Thirdly, if the base does not consist of complete phrases, incorrect system responses are inevitable. For example, the base contains the following string:
how old | I am 2 years oldObviously, the author wanted to provide several options for the question about the age of the program. “How old are you?”, “How old are you?” - the program correctly answers them: “I’m 2 years old”
And what if it is asked “How old is your creator?” Or “How old is planet Earth?” Probably, the answer to “I'm 2 years old” will not suit the user in this case.
Fourth, with this method of storing knowledge, it is very difficult to provide the ability to “hold the topic”.
Conclusions: The described method of data storage (it is traditional) is not optimal. If there is a large database that contains the most common questions, the program may seem rather “smart”, but as soon as a person touches a topic that is not represented in the database, all of his intellect will immediately evaporate and the system will begin to stupidly wildly.
If you have decided that I am categorically against the described method of data storage, then you are mistaken. Such an approach has the right to life (with certain reservations), but if only it is used, then it is a dead end.
So, in what cases and under what conditions can the traditional method of storing knowledge be used in a SIDS database?
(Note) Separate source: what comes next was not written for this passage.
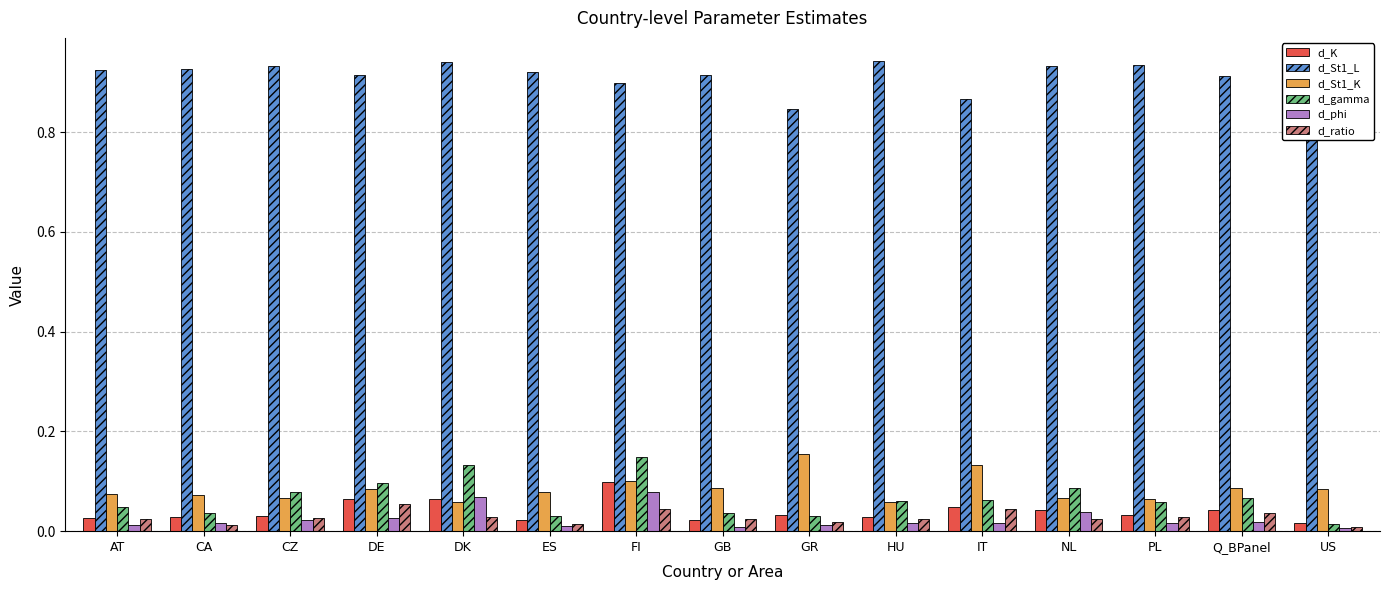

True or false: d_ratio has a value of 0.0 at IT.

True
1. Immediately before searching the database, the user's replica should be checked for possible typos and errors. Naturally, if any, they should be corrected. This can be done using a special module - spellchecker.
2. The database should store the full version of the user's replica, and not just its significant part. This will eliminate erroneous system responses.
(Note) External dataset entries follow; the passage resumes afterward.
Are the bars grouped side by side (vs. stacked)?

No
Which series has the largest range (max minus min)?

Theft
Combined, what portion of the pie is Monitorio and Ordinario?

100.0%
Indeed, why use morphology, syntax, semantics and other means if you need to answer the question "How are you?". Such very common questions can be (and sometimes useful, for example, for speed) stored in a database in the traditional way.
How to store everything else? I believe that for these purposes it is necessary to develop an internal language that is understandable to the system. That is, the user's request is subject to preprocessing (for example, the previously mentioned error correction / typos, morphology, syntax, semantics, etc.). Further, it is translated into an internal, understandable system form. And only after that it is searched in the database.
Using this approach, you can bring different variants of the request to a single form. I will illustrate my thought. Suppose we have user replicas:
How old are you?
How old are you?
How old are you?First cue: the numeral “how many” uniquely identifies the cue as a question. The pronoun-noun “to you” uniquely identifies this question as a personal question of the system. The noun "years" belongs to the category "units of time -> age". We get: the system was asked a personal question about her age.
The second remark: the same, but previously “tibe” will be fixed on “you”.
Third remark: the pronoun adjective “which” uniquely identifies the remark as a question. The pronoun adjective “your” uniquely identifies this question as a personal question to the system. And finally, the noun "age" belongs to the category "age." Again we get: the system was asked a personal question about her age.
Of course it is much more complicated than the traditional way. Of course it is fraught with many problems associated with the processing of natural language. But who said that creating an intelligent system is easy?
For today, perhaps enough. In the next article I will talk about how you can teach the IDC to "hold the topic" and learn. Hope you enjoyed it.
PS In the comments I would like to see your thoughts and suggestions about the storage of information in the system knowledge base.